Stolen artworks and NFT artist impersonation
Another increasingly common scam in the NFT market is art forgeries. A slew of artists like Derek Laufman, RJ Palmer, Trevor Henderson, Liam Sharp, and more have had their works stolen and sold as NFTs. As the scammers often impersonate the artist, complete with their profile picture and bio, unsuspecting fans end up buying the NFTs. In one instance, acclaimed graffiti artist Banksy’s website got hacked, with the hacker adding a link to a fake NFT auction site. None other than Pranksy fell for the scam, shelling out $336,000 for the piece.

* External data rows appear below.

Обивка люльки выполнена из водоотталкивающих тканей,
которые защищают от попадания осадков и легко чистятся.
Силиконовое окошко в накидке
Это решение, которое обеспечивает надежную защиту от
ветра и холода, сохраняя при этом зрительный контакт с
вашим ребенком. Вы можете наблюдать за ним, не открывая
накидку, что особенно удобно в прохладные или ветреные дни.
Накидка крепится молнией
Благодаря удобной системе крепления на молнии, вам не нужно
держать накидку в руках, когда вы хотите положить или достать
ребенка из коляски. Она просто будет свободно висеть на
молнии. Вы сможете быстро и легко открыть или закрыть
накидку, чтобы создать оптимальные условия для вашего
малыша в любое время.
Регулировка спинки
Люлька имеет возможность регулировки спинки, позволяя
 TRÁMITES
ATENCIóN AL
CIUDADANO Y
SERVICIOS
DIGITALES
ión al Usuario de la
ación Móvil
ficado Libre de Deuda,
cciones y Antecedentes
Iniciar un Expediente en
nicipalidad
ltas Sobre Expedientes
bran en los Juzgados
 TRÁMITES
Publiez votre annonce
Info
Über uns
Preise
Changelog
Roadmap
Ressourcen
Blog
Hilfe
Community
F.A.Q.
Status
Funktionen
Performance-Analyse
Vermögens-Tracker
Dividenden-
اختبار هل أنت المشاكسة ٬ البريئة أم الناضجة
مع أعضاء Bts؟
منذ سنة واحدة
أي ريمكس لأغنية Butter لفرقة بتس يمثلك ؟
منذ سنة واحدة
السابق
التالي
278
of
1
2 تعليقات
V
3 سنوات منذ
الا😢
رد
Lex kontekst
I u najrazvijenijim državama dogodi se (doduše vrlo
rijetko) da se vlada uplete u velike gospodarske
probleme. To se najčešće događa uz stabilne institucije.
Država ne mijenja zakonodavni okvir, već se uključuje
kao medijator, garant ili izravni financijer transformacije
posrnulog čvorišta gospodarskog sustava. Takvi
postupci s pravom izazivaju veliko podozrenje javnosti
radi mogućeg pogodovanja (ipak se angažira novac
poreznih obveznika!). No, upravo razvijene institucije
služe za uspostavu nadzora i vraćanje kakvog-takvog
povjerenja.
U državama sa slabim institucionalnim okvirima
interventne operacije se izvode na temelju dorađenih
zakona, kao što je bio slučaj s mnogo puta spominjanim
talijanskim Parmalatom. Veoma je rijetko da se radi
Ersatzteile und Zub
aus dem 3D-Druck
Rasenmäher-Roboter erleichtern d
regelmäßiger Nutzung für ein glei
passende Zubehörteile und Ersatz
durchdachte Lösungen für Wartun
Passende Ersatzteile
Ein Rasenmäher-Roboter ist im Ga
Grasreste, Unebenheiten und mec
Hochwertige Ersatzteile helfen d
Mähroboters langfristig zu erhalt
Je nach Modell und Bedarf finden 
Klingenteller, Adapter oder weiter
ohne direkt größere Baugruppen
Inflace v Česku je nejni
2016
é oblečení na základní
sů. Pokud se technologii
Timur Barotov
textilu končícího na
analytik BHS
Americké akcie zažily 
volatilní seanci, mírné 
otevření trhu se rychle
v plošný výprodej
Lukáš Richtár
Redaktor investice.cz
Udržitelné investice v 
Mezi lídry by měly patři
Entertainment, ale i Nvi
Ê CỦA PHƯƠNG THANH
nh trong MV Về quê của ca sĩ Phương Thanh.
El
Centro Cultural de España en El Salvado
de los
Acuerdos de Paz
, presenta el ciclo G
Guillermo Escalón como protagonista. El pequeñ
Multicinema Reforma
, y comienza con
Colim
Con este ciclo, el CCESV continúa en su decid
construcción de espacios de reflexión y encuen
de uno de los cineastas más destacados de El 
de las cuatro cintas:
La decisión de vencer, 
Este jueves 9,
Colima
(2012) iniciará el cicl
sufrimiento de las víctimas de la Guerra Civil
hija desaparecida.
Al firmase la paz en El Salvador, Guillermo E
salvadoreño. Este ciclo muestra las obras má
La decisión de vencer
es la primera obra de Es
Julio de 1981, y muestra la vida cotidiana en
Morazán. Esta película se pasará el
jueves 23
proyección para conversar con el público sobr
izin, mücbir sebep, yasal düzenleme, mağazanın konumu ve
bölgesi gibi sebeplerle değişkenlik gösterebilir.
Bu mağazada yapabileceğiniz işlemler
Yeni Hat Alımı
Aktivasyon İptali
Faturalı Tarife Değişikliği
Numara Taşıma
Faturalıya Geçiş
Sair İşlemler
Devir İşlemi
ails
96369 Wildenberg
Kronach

While it’s easy to fall prey to such scams, here are some steps to ensure you don’t end up buying a stolen NFT:
- Buying from verified artists on marketplaces is an easy step to confirm the NFT’s authenticity. Alternatively, you can choose highly curated websites like Foundation, SuperRare, and KnownOrigin.
- If it’s a famous artist, they are likely to post about the drop on their social media accounts as well. So make sure to look for any official announcements from them. Just to be sure, you could always ask the artist directly.
- If it’s a relatively unknown artist, carefully look at their social media sites to see how legit they are.
- Use Google’s reverse image search to know about the origins of the artwork and the versions that exist online.
Discord hacks are on the rise
We have already discussed phishing and by now you should know that you must never click on unknown links you receive, whether on emails or Discord DMs. But, links posted by authentic NFT projects in their Discord servers must surely be safe, right? Well, not always. Unfortunately, a series of hacks have been transpiring on NFT Discord servers where fraudsters hack their bots.
Basically, after hacking the bot, the malicious actors will post a message on the channel. Often, the hackers will announce a “stealth launch” with a link to a fake website. Once people mint through the website, the scammers will walk away with all the money. This is what happened recently with the Boss Beauties NFT project. The project is one among many that have been privy to such Discord scams in the recent past.
Again, Discord hacks are difficult to spot, especially if the dubious links are posted in the official Discord channel. All you can do is double-check any links before spending any amount. Alternately, confirming with the project founders before minting can also help.
As the industry evolves, the NFT scams are only going to increase. While we have listed some of the most common scams, it is not an exhaustive list and new methods are only going to come up. As a rule of thumb, always be extra cautious every time you plan to mint any NFT. Additionally, make sure to take extra precautions such as using two-factor authentication for your accounts and a password manager. You can also use a cold wallet to store your assets offline, making it more secure.